Où en est-on ? Le principe de la zone franche a été approuvé au parlement en janvier 2014, alors que Céline Fremault (CDH) était ministre de l’Emploi. Depuis, aucun cadre budgétaire ou opérationnel n’a encore été prévu. « Zéro », déplore Catherine Moureaux. Didier Gosuin a mis en place, au 1er juin 2015, une « zone de développement » qui accorde des primes aux entreprises qui s’installent à cet endroit. « Mais sans aucune conditionnalité sur l’embauche des gens du quartier », regrette la députée socialiste, pour qui les deux projets se font concurrence. Pour rappel, lorsque le projet a été voté, il avait remporté une large majorité au parlement, à l’exception du FDF, parti de Didier Gosuin, qui s’était abstenu.
La charte diversité
C’est quoi? A Bruxelles, les entreprises peuvent signer des «chartes diversité» mais celles-ci n’ont rien de contraignant. L’initiative a été lancée par Benoît Cerexhe (CDH, prédécesseur de Céline Fremault au ministère de l’Emploi) en 2005. A l’époque, lors du lancement en grande pompe (50 entreprises avaient signé la charte), l’élu humaniste souhaitait lancer une «véritable et profonde mutation des mentalités de tous».

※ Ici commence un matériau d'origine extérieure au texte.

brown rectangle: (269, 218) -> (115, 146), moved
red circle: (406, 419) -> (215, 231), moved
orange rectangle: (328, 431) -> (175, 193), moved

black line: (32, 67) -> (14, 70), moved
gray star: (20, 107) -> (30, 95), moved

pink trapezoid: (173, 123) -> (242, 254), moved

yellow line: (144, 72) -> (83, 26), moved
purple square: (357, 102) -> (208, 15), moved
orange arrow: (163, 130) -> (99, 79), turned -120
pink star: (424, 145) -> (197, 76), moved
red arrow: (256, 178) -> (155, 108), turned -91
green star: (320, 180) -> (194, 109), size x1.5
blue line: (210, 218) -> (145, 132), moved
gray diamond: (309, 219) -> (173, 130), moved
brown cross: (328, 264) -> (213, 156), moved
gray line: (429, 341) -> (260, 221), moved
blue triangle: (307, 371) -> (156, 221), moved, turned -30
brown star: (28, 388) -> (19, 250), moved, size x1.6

Où en est-on? L’outil existe depuis 10 ans mais, selon nos informations, «il n’est plus vraiment utilisé». Qui plus est, «la charte n’est qu’une déclaration d’intentions, un premier pas symbolique », commente cette source. D’ailleurs, une réflexion est en cours entre les partenaires sociaux pour créer un nouvel outil visant à remplacer la charte. Didier Gosuin confirme l’information et précise que l’idée est d’impliquer les syndicats.

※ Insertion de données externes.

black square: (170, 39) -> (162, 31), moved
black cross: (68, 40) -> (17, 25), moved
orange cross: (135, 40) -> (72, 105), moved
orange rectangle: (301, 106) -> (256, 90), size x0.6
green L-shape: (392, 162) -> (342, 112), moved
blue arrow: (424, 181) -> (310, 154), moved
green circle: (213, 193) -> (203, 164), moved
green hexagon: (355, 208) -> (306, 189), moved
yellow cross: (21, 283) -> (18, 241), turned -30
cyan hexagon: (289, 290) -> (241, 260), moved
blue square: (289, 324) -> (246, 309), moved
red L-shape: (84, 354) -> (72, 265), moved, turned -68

Le plan et le label diversité
C’est quoi? Toute entreprise qui le souhaite peut décider de mettre en place un plan diversité qui, s’il est positivement évalué au bout de deux ans, peut aboutir à l’octroi d’un label diversité. Le dispositif est avant tout qualitatif et a l’avantage d’associer patrons et syndicats.

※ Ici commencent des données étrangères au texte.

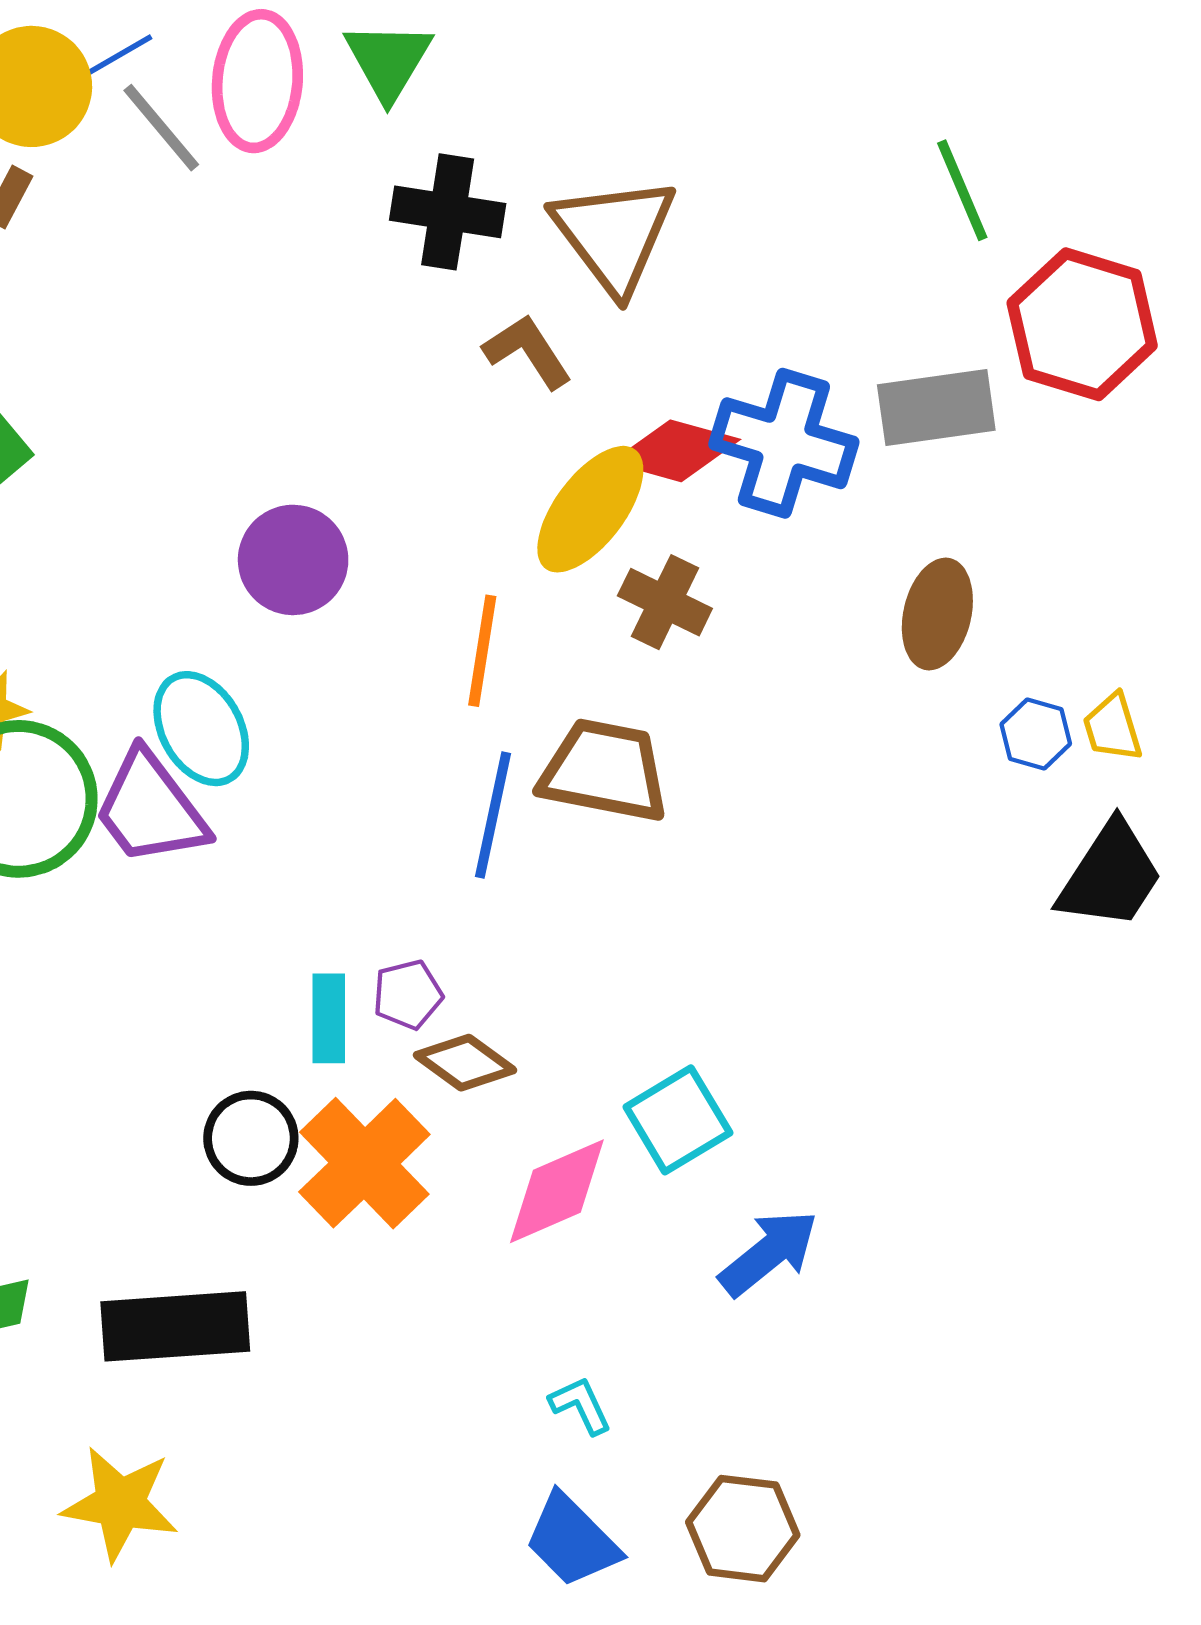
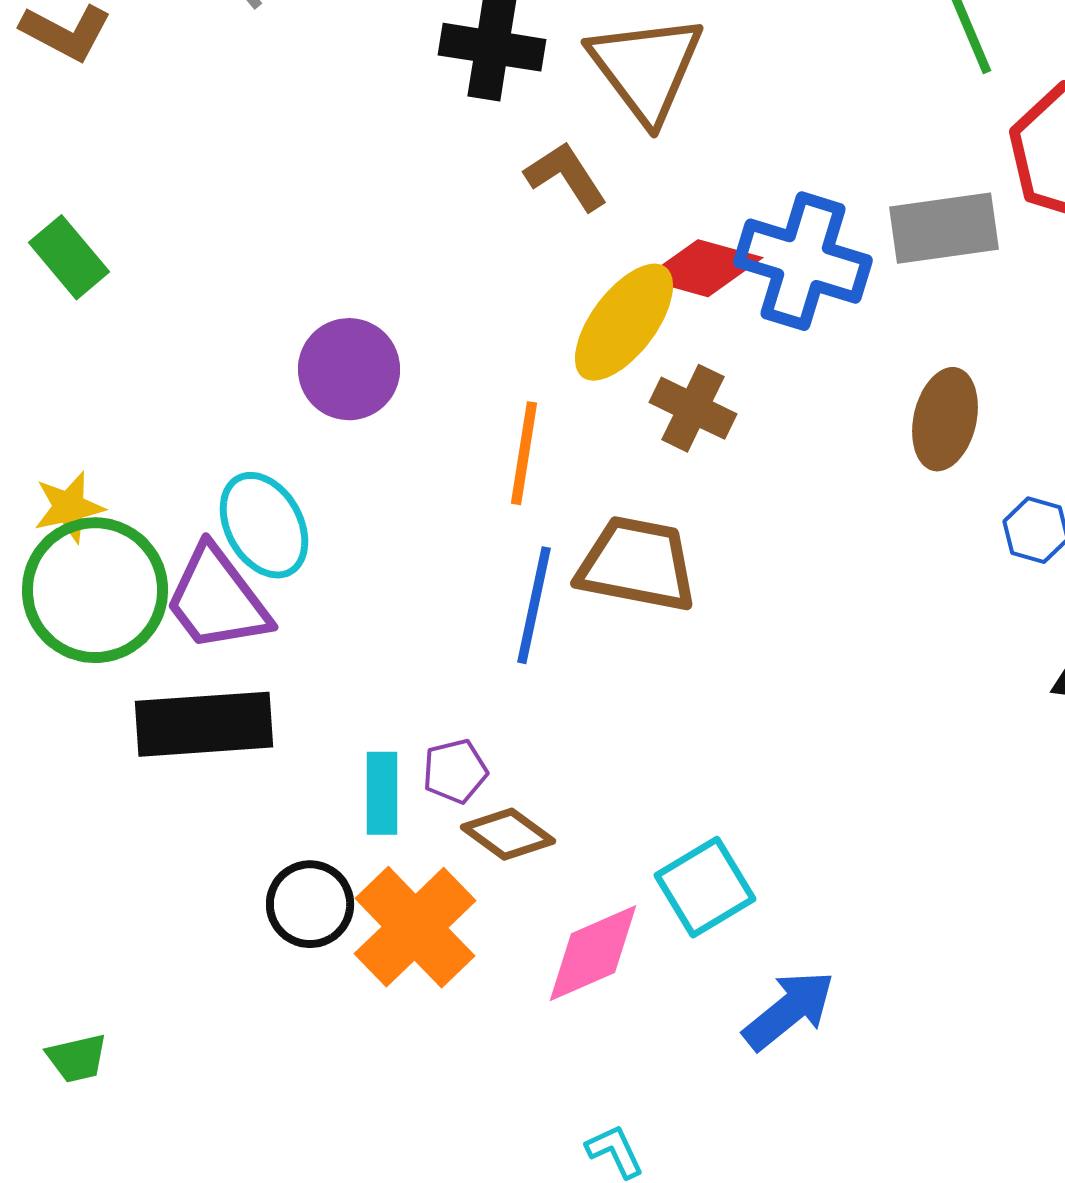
black rectangle: (175, 1326) -> (204, 724), moved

Où en est-on? En 2015, 21 entreprises bruxelloises ont obtenu ce label. «C’est peu, sur les centaines de milliers d’entreprises de Bruxelles» , commente-t-on chez Beci (patrons bruxellois). D’autant plus qu’en 2015, 13 entreprises ont obtenu le label pour la première fois, les autres étaient dans une procédure de consolidation. Selon l’ordonnance dite Madrane, dans la fonction publique (administration et pouvoirs locaux), un plan diversité doit être mis en place, sans obligation de résultat. Si l’organisme atteint un quota de 10% de personnel issu de quartiers avec un haut taux de chômage, il peut bénéficier de primes. On ne dispose pas d’une photographie exacte de la situation.
Les mesures non ciblées
C’est quoi? Pour être complet, il faut mentionner que des mesures généralistes visent et/ou touchent indirectement des publics discriminés à cause de leur origine. A Bruxelles, les réductions de cotisations sociales attribuées aux entreprises qui engagent des chômeurs longue durée filent en grande partie vers des personnes d’origine maghrébine (selon le monitoring socio-économique 2015). Didier Gosuin a récemment mis en place le contrat d’insertion pour les jeunes: les entreprises engageant des jeunes de moins de 25 ans sans emploi fixe depuis plus de 18 mois reçoivent des primes. «Une arme totale», selon le ministre, pour lutter contre la discrimination à l’embauche.
Où en est-on? Chez les patrons bruxellois (Beci), on constate qu’il existe des mesures pour les publics d’origine étrangère mais qu’«elles demeurent peu connues et qu’aucune évaluation de ces mesures sur le marché de l’emploi n’a été établie».